By the time it was all said and done, I had let go of so much—friends, a husband, a home, a couple of churches, a sense of security in God’s love, the “perfect child” performance I had enacted for my parents and all the other acts that go along with nurturing a life of nostalgia. It was painful to let each layer go, but perhaps the most difficult layer to shed was an addiction to nostalgia itself—everything else stuck painfully to it like an enormous bandage.
The word “nostalgia” dates back to the mid-17th century, and was formed by two Greek words: “nostos,” which means “returning home,” and “algos,” which is a “pain or longing.” While it was originally used to describe a longing for someone’s native land, today most of us would describe it as a deep ache—a yearning for a lost time and/or place.

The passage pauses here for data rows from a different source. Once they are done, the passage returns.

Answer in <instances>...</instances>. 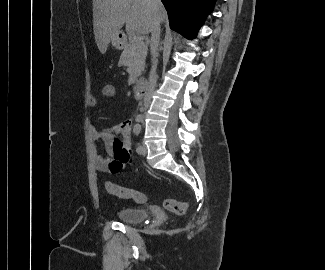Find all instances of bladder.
<instances>
[{
	"label": "bladder",
	"instance_id": "obj_1",
	"mask_svg": "<svg viewBox=\"0 0 325 270\" xmlns=\"http://www.w3.org/2000/svg\"><path fill=\"white\" fill-rule=\"evenodd\" d=\"M119 221L126 224H139L149 217V212L138 207H124L117 212Z\"/></svg>",
	"mask_w": 325,
	"mask_h": 270
}]
</instances>
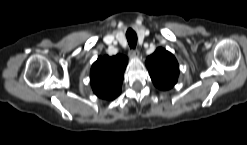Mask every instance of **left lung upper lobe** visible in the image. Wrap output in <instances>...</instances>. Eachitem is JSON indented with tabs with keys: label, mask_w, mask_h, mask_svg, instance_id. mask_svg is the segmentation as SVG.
<instances>
[{
	"label": "left lung upper lobe",
	"mask_w": 247,
	"mask_h": 145,
	"mask_svg": "<svg viewBox=\"0 0 247 145\" xmlns=\"http://www.w3.org/2000/svg\"><path fill=\"white\" fill-rule=\"evenodd\" d=\"M146 66L154 85L159 89L168 90L176 84L179 75L178 62L166 49L157 48L147 57Z\"/></svg>",
	"instance_id": "5c2ea615"
}]
</instances>
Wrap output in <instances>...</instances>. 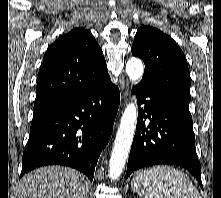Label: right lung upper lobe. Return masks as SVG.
Segmentation results:
<instances>
[{
  "mask_svg": "<svg viewBox=\"0 0 221 198\" xmlns=\"http://www.w3.org/2000/svg\"><path fill=\"white\" fill-rule=\"evenodd\" d=\"M102 50L83 27L61 35L47 50L38 73L33 117H38L108 79Z\"/></svg>",
  "mask_w": 221,
  "mask_h": 198,
  "instance_id": "right-lung-upper-lobe-1",
  "label": "right lung upper lobe"
}]
</instances>
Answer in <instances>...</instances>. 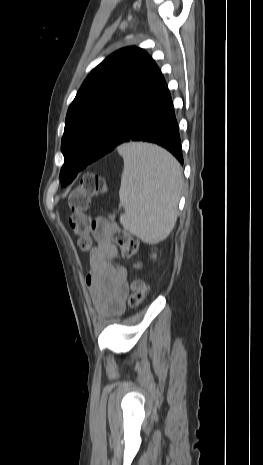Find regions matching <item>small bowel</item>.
Returning <instances> with one entry per match:
<instances>
[{
    "label": "small bowel",
    "mask_w": 263,
    "mask_h": 465,
    "mask_svg": "<svg viewBox=\"0 0 263 465\" xmlns=\"http://www.w3.org/2000/svg\"><path fill=\"white\" fill-rule=\"evenodd\" d=\"M96 246L90 251V271L86 277L92 302L102 317L120 314L128 294L127 273L113 260L117 247L111 242L108 229L99 227L94 233Z\"/></svg>",
    "instance_id": "obj_1"
}]
</instances>
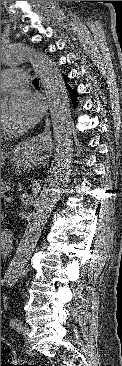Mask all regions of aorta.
I'll return each instance as SVG.
<instances>
[{
    "mask_svg": "<svg viewBox=\"0 0 122 366\" xmlns=\"http://www.w3.org/2000/svg\"><path fill=\"white\" fill-rule=\"evenodd\" d=\"M30 63L41 78L50 105L52 129L56 140L54 164L34 204L24 235L18 245L12 265L15 276L35 248L47 220L66 189L72 174V116L67 89L55 63L42 51L27 43L1 46V65L7 67ZM4 101L1 100V104Z\"/></svg>",
    "mask_w": 122,
    "mask_h": 366,
    "instance_id": "1",
    "label": "aorta"
}]
</instances>
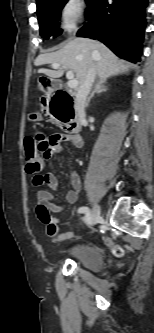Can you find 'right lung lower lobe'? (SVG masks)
Masks as SVG:
<instances>
[{
	"instance_id": "98d812e1",
	"label": "right lung lower lobe",
	"mask_w": 154,
	"mask_h": 333,
	"mask_svg": "<svg viewBox=\"0 0 154 333\" xmlns=\"http://www.w3.org/2000/svg\"><path fill=\"white\" fill-rule=\"evenodd\" d=\"M148 0H96L87 15L89 22L78 36L98 39L116 55L140 61Z\"/></svg>"
}]
</instances>
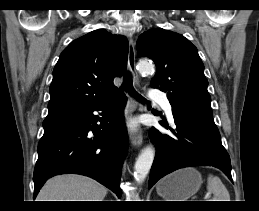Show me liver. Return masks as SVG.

Other words that come to mind when I think about my own tendency toward nostalgia include melancholy, bittersweet, idealistic and romantic. Those words still make me feel cozy in a strange, sick way, but it’s difficult to find anything in my past to actually long for. I value all of those painful, heart-wrenching experiences, because I know they were necessary in order to bring me to a place of wholeness and peace in the moment, but I certainly don’t pine for those times. I don’t think fondly of them as I stare into a campfire or walk idly along a leafy sidewalk in autumn. Those days are over.

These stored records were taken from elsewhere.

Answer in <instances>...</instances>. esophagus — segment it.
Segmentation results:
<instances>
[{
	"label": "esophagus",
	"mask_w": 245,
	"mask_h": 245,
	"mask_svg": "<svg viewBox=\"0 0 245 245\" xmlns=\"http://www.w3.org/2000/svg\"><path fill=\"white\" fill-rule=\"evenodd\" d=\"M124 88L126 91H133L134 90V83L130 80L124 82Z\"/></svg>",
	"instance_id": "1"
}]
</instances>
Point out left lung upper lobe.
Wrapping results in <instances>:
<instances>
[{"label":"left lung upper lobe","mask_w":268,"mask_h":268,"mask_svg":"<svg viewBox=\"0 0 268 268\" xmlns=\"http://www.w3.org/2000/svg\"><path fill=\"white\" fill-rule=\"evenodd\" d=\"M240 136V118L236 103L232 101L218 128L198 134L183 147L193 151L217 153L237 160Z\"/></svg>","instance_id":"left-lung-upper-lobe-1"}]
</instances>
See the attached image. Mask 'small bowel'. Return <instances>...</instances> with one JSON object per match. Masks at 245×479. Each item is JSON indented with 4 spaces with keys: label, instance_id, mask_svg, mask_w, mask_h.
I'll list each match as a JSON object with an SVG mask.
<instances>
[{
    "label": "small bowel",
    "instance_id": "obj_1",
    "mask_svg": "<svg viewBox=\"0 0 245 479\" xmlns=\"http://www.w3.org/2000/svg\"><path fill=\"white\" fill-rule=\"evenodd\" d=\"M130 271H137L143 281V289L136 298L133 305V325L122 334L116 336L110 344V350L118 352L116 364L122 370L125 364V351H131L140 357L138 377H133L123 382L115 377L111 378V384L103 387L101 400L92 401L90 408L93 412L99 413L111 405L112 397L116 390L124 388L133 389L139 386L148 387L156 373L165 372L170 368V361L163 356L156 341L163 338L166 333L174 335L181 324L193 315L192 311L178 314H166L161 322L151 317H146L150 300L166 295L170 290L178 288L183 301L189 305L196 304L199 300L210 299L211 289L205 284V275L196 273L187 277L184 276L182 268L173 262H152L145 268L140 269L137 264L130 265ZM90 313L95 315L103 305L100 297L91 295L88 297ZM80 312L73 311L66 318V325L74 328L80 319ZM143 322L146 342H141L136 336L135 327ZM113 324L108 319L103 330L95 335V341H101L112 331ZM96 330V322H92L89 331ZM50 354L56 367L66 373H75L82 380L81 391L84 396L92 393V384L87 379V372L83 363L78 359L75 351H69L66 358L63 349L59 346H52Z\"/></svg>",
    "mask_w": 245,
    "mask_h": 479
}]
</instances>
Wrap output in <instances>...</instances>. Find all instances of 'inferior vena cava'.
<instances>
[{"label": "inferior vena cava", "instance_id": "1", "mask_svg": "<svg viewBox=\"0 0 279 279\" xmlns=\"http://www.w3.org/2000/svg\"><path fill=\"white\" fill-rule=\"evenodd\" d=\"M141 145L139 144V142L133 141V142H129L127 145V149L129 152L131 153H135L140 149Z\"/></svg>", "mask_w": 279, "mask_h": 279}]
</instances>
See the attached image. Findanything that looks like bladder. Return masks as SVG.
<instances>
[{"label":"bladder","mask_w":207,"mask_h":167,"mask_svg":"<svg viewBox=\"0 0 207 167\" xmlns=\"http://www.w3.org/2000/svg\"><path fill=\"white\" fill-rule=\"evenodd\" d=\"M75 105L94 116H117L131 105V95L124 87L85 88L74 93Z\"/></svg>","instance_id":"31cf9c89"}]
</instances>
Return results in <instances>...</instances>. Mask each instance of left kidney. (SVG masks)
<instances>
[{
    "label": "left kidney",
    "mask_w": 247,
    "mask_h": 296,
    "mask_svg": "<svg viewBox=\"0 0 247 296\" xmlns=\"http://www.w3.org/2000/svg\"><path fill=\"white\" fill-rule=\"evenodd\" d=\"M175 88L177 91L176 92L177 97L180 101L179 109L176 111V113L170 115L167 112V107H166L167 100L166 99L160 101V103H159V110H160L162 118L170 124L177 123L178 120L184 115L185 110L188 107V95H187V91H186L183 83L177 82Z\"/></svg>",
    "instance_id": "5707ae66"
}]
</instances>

I’m beginning to think letting go of the idea of nostalgia is my final step—at least when it comes to this particular challenge. My now is so blessed—a new husband, work I love and a church community full of people who don’t expect perfection but embrace the process involved in following God—I want to focus on the moment. That’s why my new addiction, if I must have one, is to nowstalgia. The new challenge—because there seems to always be one—will be to not fall into a similar trap, letting nowstalgia slip back into my old nostalgia comfort zone. I mean, now I have actual experiences and moments that don’t need to be edited or revised to be beautiful. I have true nostalgia fodder—to treasure and remember, but to contain so it doesn’t creep up and block the view of my now.

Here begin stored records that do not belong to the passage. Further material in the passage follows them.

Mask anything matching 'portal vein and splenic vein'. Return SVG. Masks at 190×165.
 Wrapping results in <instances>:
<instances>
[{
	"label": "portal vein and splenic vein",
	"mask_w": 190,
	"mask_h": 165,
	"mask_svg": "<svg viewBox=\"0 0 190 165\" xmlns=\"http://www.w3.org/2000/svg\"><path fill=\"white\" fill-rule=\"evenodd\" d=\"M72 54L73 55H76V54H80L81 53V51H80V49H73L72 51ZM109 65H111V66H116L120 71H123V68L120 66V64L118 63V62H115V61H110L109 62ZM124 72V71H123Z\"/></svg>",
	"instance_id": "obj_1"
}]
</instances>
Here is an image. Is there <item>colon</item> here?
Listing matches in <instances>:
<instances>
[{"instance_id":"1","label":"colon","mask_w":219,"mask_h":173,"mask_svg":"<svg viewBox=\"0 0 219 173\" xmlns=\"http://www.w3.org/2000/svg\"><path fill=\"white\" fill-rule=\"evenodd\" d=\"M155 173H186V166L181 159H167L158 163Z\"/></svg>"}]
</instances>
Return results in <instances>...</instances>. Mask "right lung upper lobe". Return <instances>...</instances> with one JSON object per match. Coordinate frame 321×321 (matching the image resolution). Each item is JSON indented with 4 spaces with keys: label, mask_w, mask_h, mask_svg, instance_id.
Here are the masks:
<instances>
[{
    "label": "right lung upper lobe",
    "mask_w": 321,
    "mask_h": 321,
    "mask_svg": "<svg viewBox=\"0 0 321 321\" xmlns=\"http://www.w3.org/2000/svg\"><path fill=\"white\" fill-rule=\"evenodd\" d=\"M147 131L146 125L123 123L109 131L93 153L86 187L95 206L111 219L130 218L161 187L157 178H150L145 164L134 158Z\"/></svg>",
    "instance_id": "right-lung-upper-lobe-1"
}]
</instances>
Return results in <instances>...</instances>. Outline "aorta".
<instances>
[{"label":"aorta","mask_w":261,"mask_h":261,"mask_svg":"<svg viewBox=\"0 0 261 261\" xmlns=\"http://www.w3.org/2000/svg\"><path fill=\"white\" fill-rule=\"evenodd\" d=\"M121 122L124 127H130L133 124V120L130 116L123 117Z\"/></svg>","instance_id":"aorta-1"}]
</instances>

Late last night, I was transferring my photo library to my new MacBook and took a long detour through the 600 or so photos Jason and I took on our honeymoon last summer in Greece. It truly was a picture-perfect trip in every way. But I’m able to recognize that while photos are to be treasured, they should simultaneously be held in slight suspicion. That’s why I made a dash through the rain to the car for the camera last weekend: the whole family was crowded under a drippy tarp, eating hotdogs and beans, praying that the rain would stop long enough for us to set up our tent. Not only did I capture a different kind of memory, I managed to get a drop of rain on the camera lens, which blurred the center of every photo we took the next day. Yeah, that’s all frustrating stuff, but I’m trying to accept that there’s no way to perfectly choreograph the life of a family of five and the weather—and all of the other things completely out of my control. I’m much more able now than I was 10 or 20 years ago to enjoy the humor and value the life-lessons embedded in the imperfections. Because too pretty and too sweet, after all, do not a good story (or life) make.